* [RECORDS SUPPLIED]:
[Start of section]

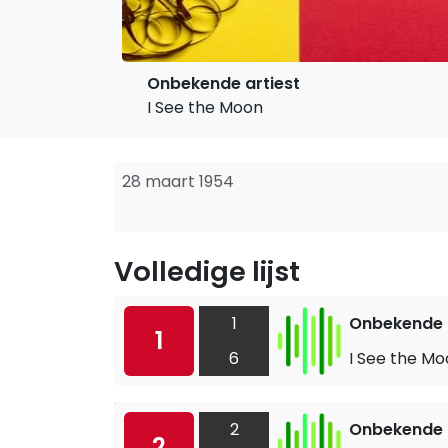
Onbekende artiest
I See the Moon
28 maart 1954
Volledige lijst
1
Onbekende a
1
6
I See the M
2
Onbekende a
2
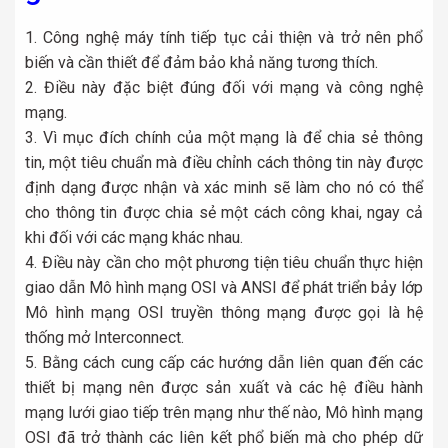
Công nghệ máy tính tiếp tục cải thiện và trở nên phổ
biến và cần thiết để đảm bảo khả năng tương thích.
Điều này đặc biệt đúng đối với mạng và công nghệ
mạng.
Vì mục đích chính của một mạng là để chia sẻ thông
tin, một tiêu chuẩn mà điều chỉnh cách thông tin này được
định dạng được nhận và xác minh sẽ làm cho nó có thể
cho thông tin được chia sẻ một cách công khai, ngay cả
khi đối với các mạng khác nhau.
Điều này cần cho một phương tiện tiêu chuẩn thực hiện
giao dẫn Mô hình mạng OSI và ANSI để phát triển bảy lớp
Mô hình mạng OSI truyền thông mạng được gọi là hệ
thống mở Interconnect.
Bằng cách cung cấp các hướng dẫn liên quan đến các
thiết bị mạng nên được sản xuất và các hệ điều hành
mạng lưới giao tiếp trên mạng như thế nào, Mô hình mạng
OSI đã trở thành các liên kết phổ biến mà cho phép dữ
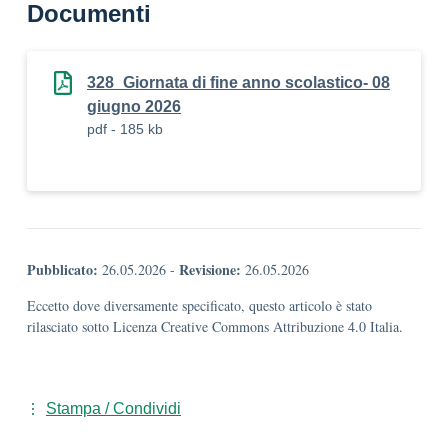
Documenti
328_Giornata di fine anno scolastico- 08
giugno 2026
pdf - 185 kb
Pubblicato:
Revisione:
26.05.2026
-
26.05.2026
Eccetto dove diversamente specificato, questo articolo è stato
rilasciato sotto Licenza Creative Commons Attribuzione 4.0 Italia.
Stampa / Condividi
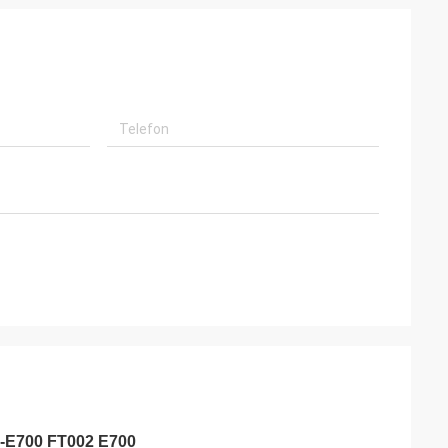
s-E700 FT002 E700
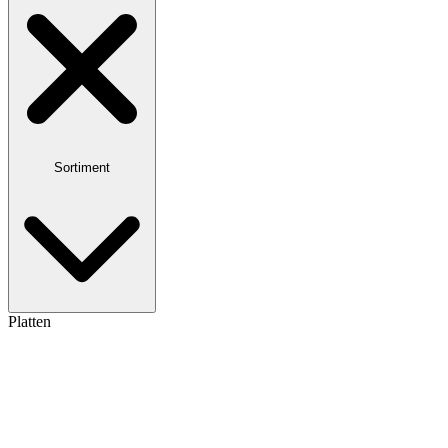
Sortiment
Platten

[End of section]

* [ASSIGNED TASK]:
Find and show each line of the listing with the word "chuẩn".

* [RESPONSE BOX]:
tin, một tiêu chuẩn mà điều chỉnh cách thông tin này được
Điều này cần cho một phương tiện tiêu chuẩn thực hiện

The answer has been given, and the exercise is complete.